Data records
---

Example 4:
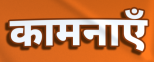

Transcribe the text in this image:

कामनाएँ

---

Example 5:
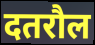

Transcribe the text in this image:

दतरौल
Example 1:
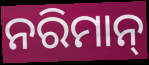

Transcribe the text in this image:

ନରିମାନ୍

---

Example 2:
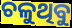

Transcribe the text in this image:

...

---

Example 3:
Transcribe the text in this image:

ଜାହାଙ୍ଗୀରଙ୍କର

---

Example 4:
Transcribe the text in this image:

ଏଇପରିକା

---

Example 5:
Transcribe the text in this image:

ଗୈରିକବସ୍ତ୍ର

What the exercise asks =>
What is needed is each line of the entries that contains the word "Example".

Solution to the exercise =>
Example 4:
Example 5:
Example 1:
Example 2:
Example 3:
Example 4:
Example 5:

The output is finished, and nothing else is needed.